Ato de Moraes seria comparável a instrumento de censura do regime militar
A suspensão temporária da ordem de Moraes, no entanto, não susta outro ponto mais que controverso de sua decisão: aplicação de multa de R$ 50 mil para quem utilizar VPN para acessar o X. Adriano afirma que, deste modo, qualquer brasileiro que usar VPN “passar a estar sob ameaça de multa diária, sem que exista lei, sem que exista processo e sem que haja qualquer ilicitude na conduta”.
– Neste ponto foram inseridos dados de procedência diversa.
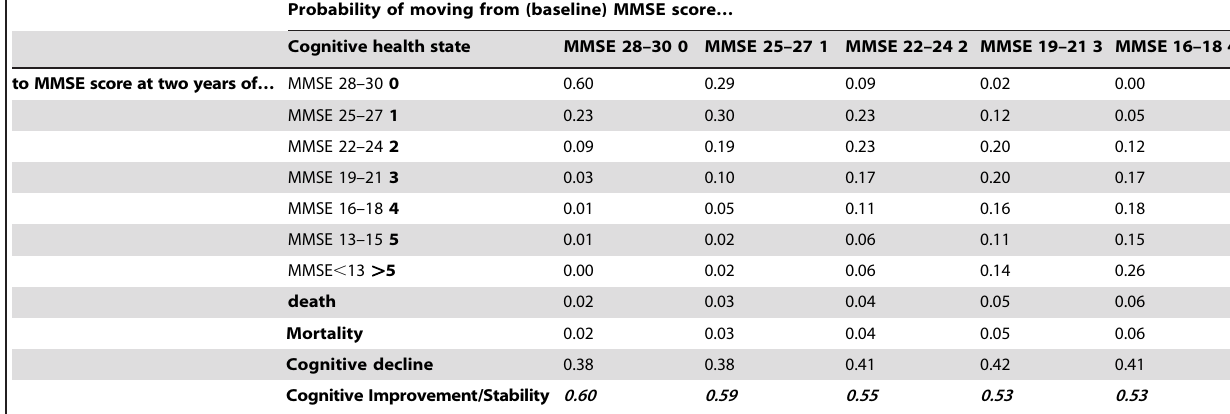
Table 1. Change in MMSE over two years - placebo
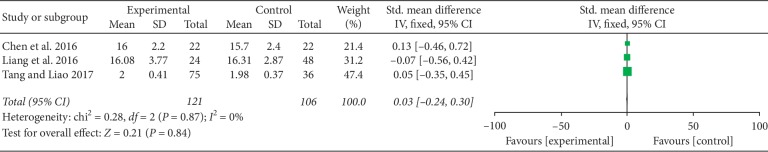
IOP forest map after follow-up.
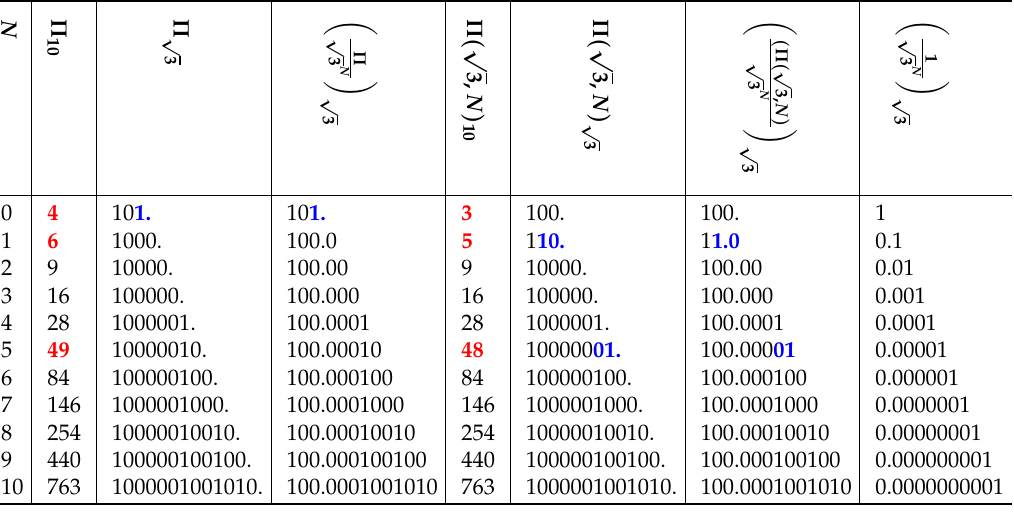
√ √ Table 5. Number of collisions Π ( 3, N ) given by (13) and (14) and approximation of π for b = 3. √ The first column is N . The second column is Π ( 3, N ) calculated by (13) in the decimal base. The √ third column is the integer part of the number of collisions Π ( 3, N ) given by (13) and written in √ √ the base 3. The fourth column is the number π with N digits in the fractional part in the base 3 √ calculated by (14) . The fifth column is Π ( 3, N ) given by (14) in the decimal base. The sixth column √ √ is the integer part of the number of collisions Π ( 3, N ) given by (14) and written in the base 3. The seventh column is the number π calculated by (14) with N digits in the fractional part in the √ base 3. The eighth column gives the systematic error according to Equation (55). The cases where approximation (14) fails as compared to (13) are highlighted by red. The blue color stands for the digits which are incorrectly predicted by the Galperin billiard.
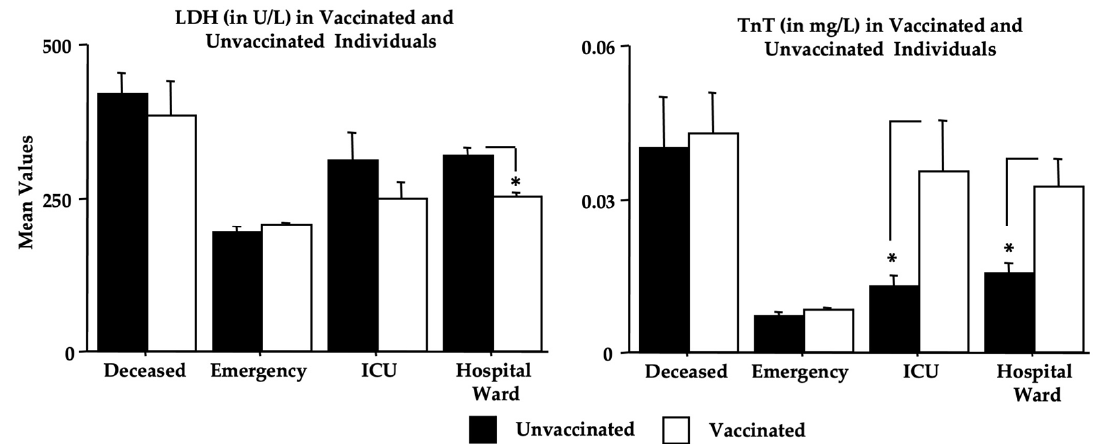
Figure 8. The vaccination effect is expressed as the number of doses of the vaccine. The error bars indicate pooled standard error means (SEM) derived from the appropriate error mean square in the ANOVA. The asterisks (* p < 0.05) indicate post hoc differences between groups.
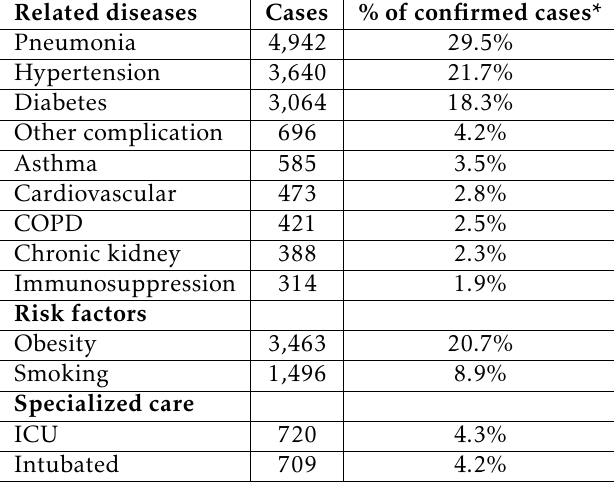
Table 2. Related diseases, risk factor and specialized care of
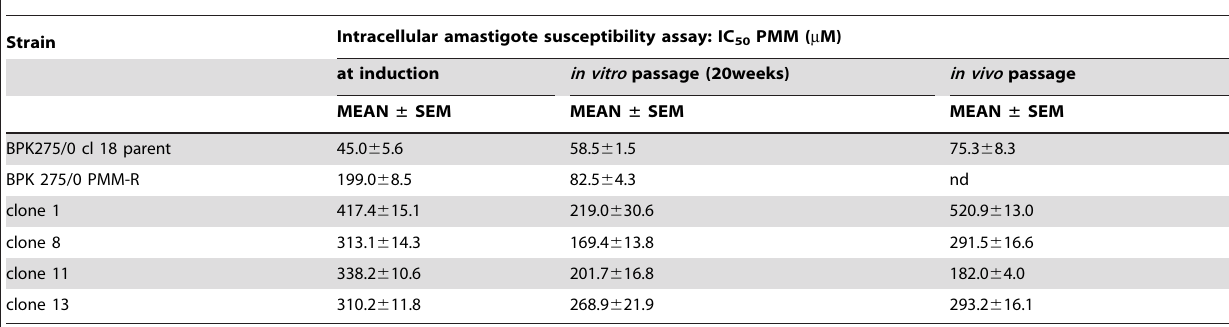
Table 3. S tability of PMM-resistance: in vitro IC 50 after serial passage for 20 weeks as promastigotes or after passage in the hamster and collection of spleen-derived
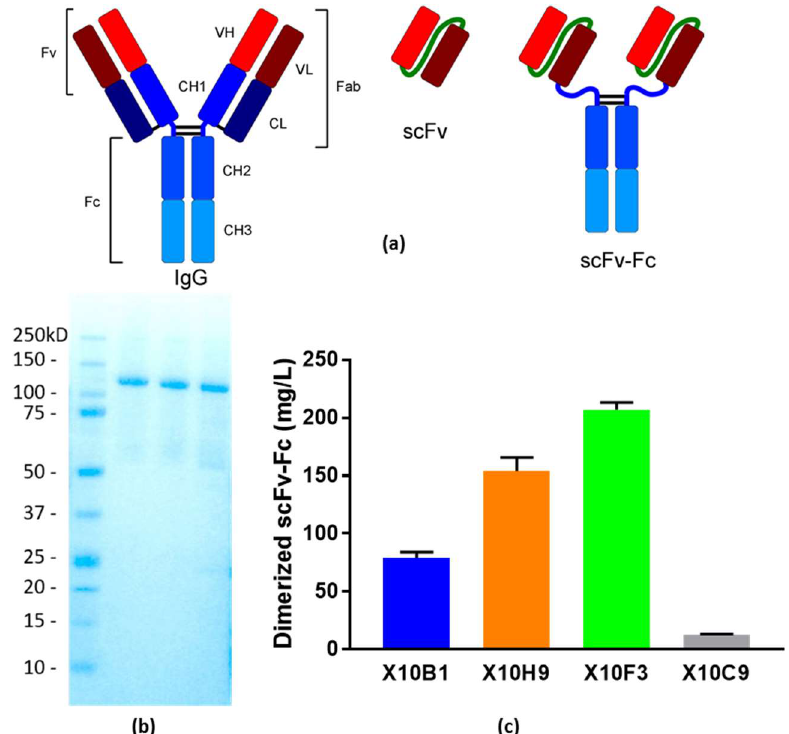
Figure 3. Cell-free expression of candidate scFv-Fc antibody fragments. ( a ) Representation of the structure of the three antibody fragments utilized in this study. The typical IgG format is shown on the left, the scFv format utilized for binding and neutralization in the center, and the scFv-Fc format utilized in neutralization and protection studies on the right. ( b ) Coomassie stained SDS-PAGE Gel of purified scFv-Fcs. Precision Plus Protein™ Standards (BioRad, Hercules, CA, USA); Lane 2: X10F3; Lane 3: X10H2; Lane 4: X10B1. ( c ) Titers from the cell-free expression of the candidate scFv-Fcs.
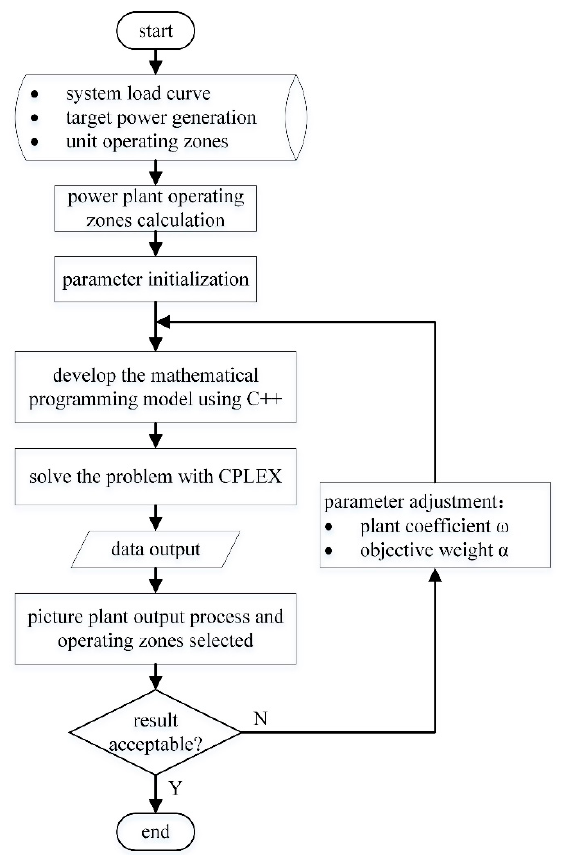
Figure 2. Model development pipeline.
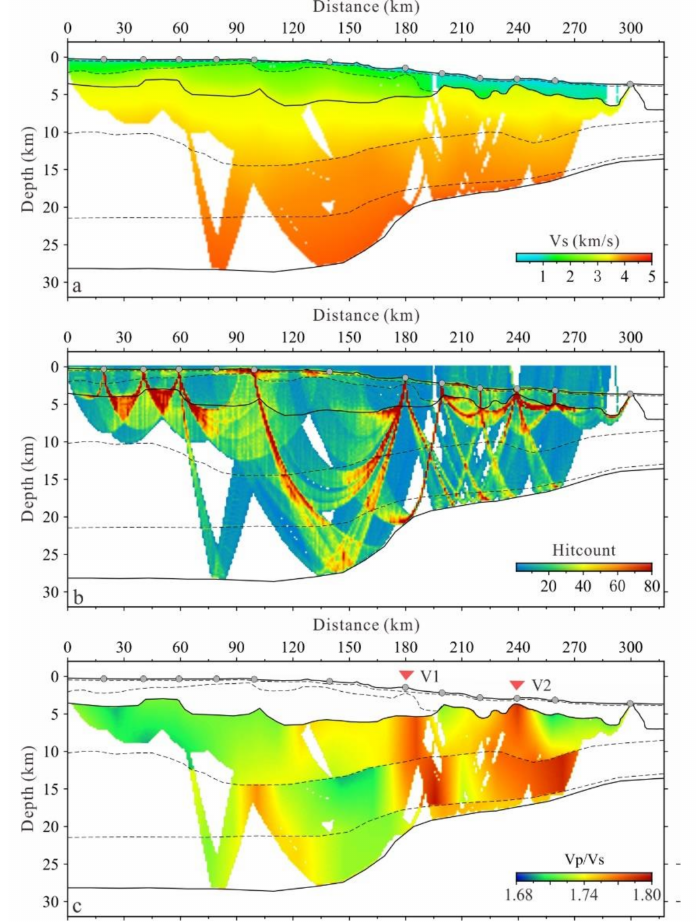
Figure 11. ( a ) The final inversion result for crustal S-wave velocity model. ( b ) Ray coverage density distribution, and the dimensions of counting grid are 1 × 0.25 km. ( c ) Apparent crustal Vp/Vs model that calculated by dividing the P-wave model by the inverted S-wave model ( a ). V1, V2 represent the buried volcanos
O jurista e especialista em liberdade de expressão, André Marsiglia, também afirma que a ordem é ilegal, pois uma punição jamais pode alcançar terceiros que não sejam parte de um processo. "Não se pune ninguém sem que tenha sobre si um processo. É um princípio básico de legalidade", afirma.
Outro ponto é a aplicação prática da decisão, que seria inviável. "O STF vai abrir um setor para vigiar se 22 milhões de usuários cumprem a decisão? Seria um absurdo que transformaria a Corte em polícia de internet", questionou. Diante da inviabilidade de "policiar" todos os usuários da rede, Marsiglia afirma que o STF teria que escolher perfis específicos para vigiar, configurando "uma conduta política, não jurídica e, por isso mesmo, também ilegal".
Adriano Soares afirma que nunca na história da República brasileira, “uma decisão judicial, em procedimento sem processo, em procedimento investigatório sigiloso, teve tamanha profundidade, extensão e desprezo aos mais mínimos postulados do Estado Democrático de Direito”.